Can we revive our car-making industry?

Timothy Minchin, of La Trobe University, believes that the change to electric vehicles can help us resurrect our car manufacturing industry.

His Conversation article Made in Australia? The electric vehicle revolution gives us a chance to revive an industry presents a strong case for re-establishing a car industry in Australia.

The conventional wisdom that has influenced policymakers in successive Australian governments is that a firm in the industry must achieve annual production of around 500 000 to 1 000 000 to break even. Those figures are unrealistic in view of a total Australian vehicle market of around 1 000 000, of which only 700 000 are passenger vehicles.

But perhaps these figures on scale economies need revisiting. The drive train of an internal combustion vehicle is an extraordinarily complicated piece of engineering, involving casting and precision machining of hundreds of components. Electric vehicles, in some ways, are mechanically simpler, but electronically more complicated. The scale economies may be quite different.

The electric car industry we might develop in the 2020s would be very different from the vertically-integrated and labour-intensive industry developed in the postwar years, behind high tariff barriers, with too many companies (at one stage 7) trying to make cars. It could be more like the industry envisaged by the Hawke-Keating government – an industry integrated into world componentry supply chains. Realization of that industry was thwarted by a wildly fluctuating Australian dollar and by Coalition governments gripped by a visceral dislike of anything that could be called an “industry policy”.


An optimistic note

There is no physical reason the world cannot completely displace fossil fuels from the global economy by 2050.

Andrew Blakers of the ANU School of Engineering points this out in a Conversation article Despairing about climate change? These 4 charts on the unstoppable growth of solar may change your mind.

His charts show that renewable sources, particularly solar, are on an extraordinary path of compound growth worldwide.

He also points out that in terms of per-capita renewable energy generation Australia is up there with the best European countries, the only difference being our comparatively heavy reliance on solar energy, while in Europe wind energy dominates. That difference is a function of latitude and land availability.

Blakers is also optimistic about Snowy 2.0, in spite of its problems. In another Conversation article – I’m not an apologist for the Snowy 2.0 hydro scheme – but let’s not obsess over the delays and cost blowouts —he defends the scheme. He writes that “the hold-up won’t noticeably slow the transition to renewable energy. The shift is driven by the compelling price advantage of solar and wind over coal and gas.”

Its cost blowout is unfortunate.

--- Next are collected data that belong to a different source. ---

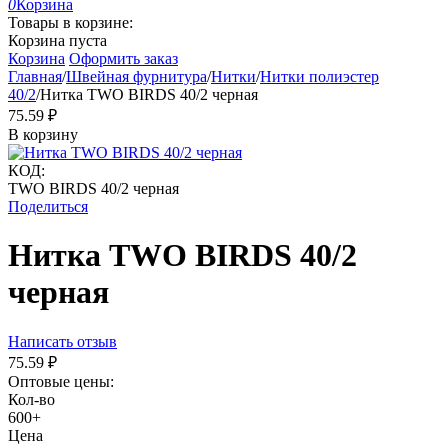
0
Корзина
Товары в корзине:
Корзина пуста
Корзина
Оформить заказ
Главная
/
Швейная фурнитура
/
Нитки
/
Нитки полиэстер
40/2
/
Нитка TWO BIRDS 40/2 черная
75.59
₽
В корзину
КОД:
TWO BIRDS 40/2 черная
Поделиться
Нитка TWO BIRDS 40/2
черная
Написать отзыв
75.59
₽
Оптовые цены:
Кол-во
600+
Цена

At $2 billion, as originally estimated, it was almost too good to be true, but even at $9 billion, it is “still small compared to the $17 billion Australia spends collectively each year on rooftop solar, windfarms, solar farms, electricity storage and powerlines.”

Snowy Hydro boss Dennis Barnes is understandably another defender of the project, even if he is unable to explain why $100 million spent on underground mapping was unable to protect against the tunnel boring machine becoming stuck in unstable ground. He is more optimistic about the scheme than its former boss, who asserts that the government’s 80 percent renewable energy target is bullshit.


Short haul flights

On Tuesday in France a ban on short haul flights came into effect. Domestic flights that can be covered by train in less than two-and-a-half hours are prohibited. This will go some way towards reducing airline emissions. Short-haul flights are particularly energy intensive, because a large proportion of fuel is consumed in getting a plane up to its flight level. In reducing flight movements the ban should also reduce airport congestion.

Because France has a high-standard train system, a lot of distance can be covered in two-and-a-half hours, including the 590 km trip from Paris to Bordeaux, for example. That’s pretty close to the 660 km from Canberra to Melbourne. If Australia had a proper train system flights such as Sydney-Newcastle and Sydney-Canberra could be scrapped.